Consigne A: Reproduisez, s'il vous plaît, le passage de l'extrait présenté qui va de « Nous pouvons faire » jusqu'à « pouvons pas prévoir. ».
Consigne B: D'après l'extrait présenté, à la forme de quoi celle de l'attracteur étrange de Lorenz peut-elle être associée ?

Extrait présenté:
Un objet semble attirer les trajectoires du système : c'est l’attracteur étrange de Lorenz (dont la forme peut être associée à celle d'un papillon).
Nous pouvons faire un parallèle assez intéressant dans le domaine de la physique, avec le mouvement Brownien, mouvement aléatoire par excellence. Mais celui-ci traite du mouvement d'une particule, soit à une échelle bien inférieure. Cette particule subit une multitude de chocs de la part des molécules du fluide dans lequel elle se trouve en suspension. Ici, l'aléatoire répond aussi à des lois, comme celle de la turbulence.

C'est la précision de calcul (que nous n'avons pas encore) qui fait que nous ne pouvons pas prévoir.
La découverte de la théorie de l'effet papillon n'a pas seulement marqué l'histoire de Lorenz mais celle de la société scientifique
c) Impact dans le monde scientifique et son sens.

Données fournies:
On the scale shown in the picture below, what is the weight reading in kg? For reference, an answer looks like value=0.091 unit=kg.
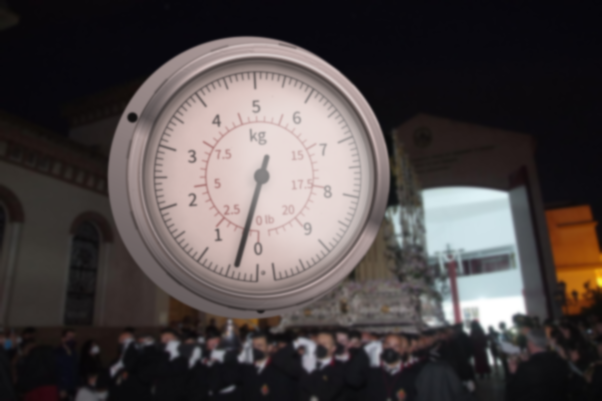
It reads value=0.4 unit=kg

Résultat obtenu A:
Nous pouvons faire un parallèle assez intéressant dans le domaine de la physique, avec le mouvement Brownien, mouvement aléatoire par excellence. Mais celui-ci traite du mouvement d'une particule, soit à une échelle bien inférieure. Cette particule subit une multitude de chocs de la part des molécules du fluide dans lequel elle se trouve en suspension. Ici, l'aléatoire répond aussi à des lois, comme celle de la turbulence.

C'est la précision de calcul (que nous n'avons pas encore) qui fait que nous ne pouvons pas prévoir.

Résultat obtenu B: À celle d'un papillon.